*YANG HARUS DIKERJAKAN:*
Bisakah Anda menyalin kata demi kata seluruh bagian teks tentang Budi Utomo, mulai dari "Selain bersifat primodial" terus ke bawah hingga "ningrat) Budi Utomo."?

*BACAAN YANG DIBERIKAN:*
○ ○ ○ ○ ○ ○ ○

Hari Kebangkitan Nasional pertama kali digelar pada 20 Mei 1948 di Istana Kepresidenan, Yogyakarta. Kala itu dikenal sebagai 40 tahun Hari Kebangunan Nasional. Pemilihan tanggal tersebut berdasar pada pendirian Budi Utomo atau dulu dikenal sebagai Boedi Oetomo (BO) yang tercatat dalam sejarah resmi sebagai momen lahirnya kesadaran kebangsaan di Hindia Belanda. Namun, tidak sedikit kalangan mempertanyakan dasar pemilihan BO sebagai pelopor kesadaran kebangsaan. Benarkah kesadaran nasional pertama kali dirintis oleh BO?
Mempertanyakan Budi Utomo Untuk Hari Kebangkitan Nasional
Apabila kita menelisik geneologi kesadaran perjuangan nasional maka kitan akan mendapati bahwa Budi Utomo bukanlah satu-satunya. Bahkan bisa dibilang tidak mewakili kesadaran nasional. Mengenai sejarah awal BO, organisasi ini semata-mata bertujuan “memajukan kerjasama untuk pembangunan rakyat Jawa dan Madura secara harmonis”. Keanggotaanya masih berdasarkan etnis dan imajinasi teritorialnya sebatas Jawa. Budi Utomo memang melakukan pencapaian-pencapaian di tanah Jawa, misalnya dengan membuka sekolah-sekolah untuk pribumi Jawa. Namun melihat kenyataan-kenyataan yang terhampar, Budi Utomo lebih tepat untuk disebut pelopor kebangkitan Jawa ketimbang nasional.
Tidak hanya erat kaitannya dengan etnis, organisasi yang didirikan di aula Stovia ini terbatas hanya untuk golongan priayi atau elit suku Jawa dan Madura. Sejak awal pendiriannya, memang Budi Utomo terlihat lebih kental mengusung tema-tema yang bersifat primordial ketimbang kebangsaan (nasional). Meski seorang Tjipto Mangunkoesoemo pada Kongres I Budi Utomo bulan Oktober 1908, lewat aspirasi dan pemikiranbya yang radikal telah membangun posisi berhadap-hadapan secara diametral dengan Wahidin dan hampir seluruh mayoritas peserta Kongres.
Selain bersifat primodial dan punya kesan eksklusif, BO juga menjaga jarak dengan aktivitas pergerakan politik. Tjipto Mangunkoesoemo melontarkan gagasan yang saat itu tentu saja tak didukung mayoritaas peserta kongres yang mayoritas kaum priayi itu. Yakni agar Budi Utomo menjadi partai politik dan menekankan pada pendidikan tak cuma untuk priayi saja. Sikap dan pandangan Jawa sentris ini memang membelenggu Budi Utomo. Maka tak heran hingga akhir tahun 1900-an pun anggotanya paling banyak hanya 10 ribu orang. Kesannya yang eksklusif hanya untuk priayi membuat rakyat Jawa jelata sungkan untuk bergabung dengan (priayi dan ningrat) Budi Utomo.

○ ○ ○ ○ ○ ○ ○

Cuplikan dari sebuah dataset
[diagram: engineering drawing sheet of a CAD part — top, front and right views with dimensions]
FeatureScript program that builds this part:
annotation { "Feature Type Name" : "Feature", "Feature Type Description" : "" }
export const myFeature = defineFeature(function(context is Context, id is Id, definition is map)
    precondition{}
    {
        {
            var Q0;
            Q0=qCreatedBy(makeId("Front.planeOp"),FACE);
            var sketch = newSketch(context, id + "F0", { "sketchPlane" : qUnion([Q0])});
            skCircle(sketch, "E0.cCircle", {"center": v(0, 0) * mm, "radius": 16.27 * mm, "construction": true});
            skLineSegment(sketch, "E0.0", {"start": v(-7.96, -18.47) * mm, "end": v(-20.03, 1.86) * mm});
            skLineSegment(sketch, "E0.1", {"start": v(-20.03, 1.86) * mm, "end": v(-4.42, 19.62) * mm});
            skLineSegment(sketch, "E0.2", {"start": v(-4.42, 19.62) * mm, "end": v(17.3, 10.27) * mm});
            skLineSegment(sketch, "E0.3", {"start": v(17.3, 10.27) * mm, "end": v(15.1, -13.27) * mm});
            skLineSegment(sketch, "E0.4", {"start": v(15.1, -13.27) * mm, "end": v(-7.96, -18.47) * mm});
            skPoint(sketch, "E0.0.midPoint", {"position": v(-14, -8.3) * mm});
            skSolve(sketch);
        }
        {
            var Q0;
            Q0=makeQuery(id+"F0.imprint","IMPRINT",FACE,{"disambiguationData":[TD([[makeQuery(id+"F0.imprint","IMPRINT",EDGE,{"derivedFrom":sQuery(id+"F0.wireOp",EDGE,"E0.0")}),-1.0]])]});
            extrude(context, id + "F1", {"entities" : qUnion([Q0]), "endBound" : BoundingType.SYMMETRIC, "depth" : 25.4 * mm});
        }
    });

○ ○ ○ ○ ○ ○ ○

*JAWABAN LATIHAN:*
Selain bersifat primodial dan punya kesan eksklusif, BO juga menjaga jarak dengan aktivitas pergerakan politik. Tjipto Mangunkoesoemo melontarkan gagasan yang saat itu tentu saja tak didukung mayoritaas peserta kongres yang mayoritas kaum priayi itu. Yakni agar Budi Utomo menjadi partai politik dan menekankan pada pendidikan tak cuma untuk priayi saja. Sikap dan pandangan Jawa sentris ini memang membelenggu Budi Utomo. Maka tak heran hingga akhir tahun 1900-an pun anggotanya paling banyak hanya 10 ribu orang. Kesannya yang eksklusif hanya untuk priayi membuat rakyat Jawa jelata sungkan untuk bergabung dengan (priayi dan ningrat) Budi Utomo.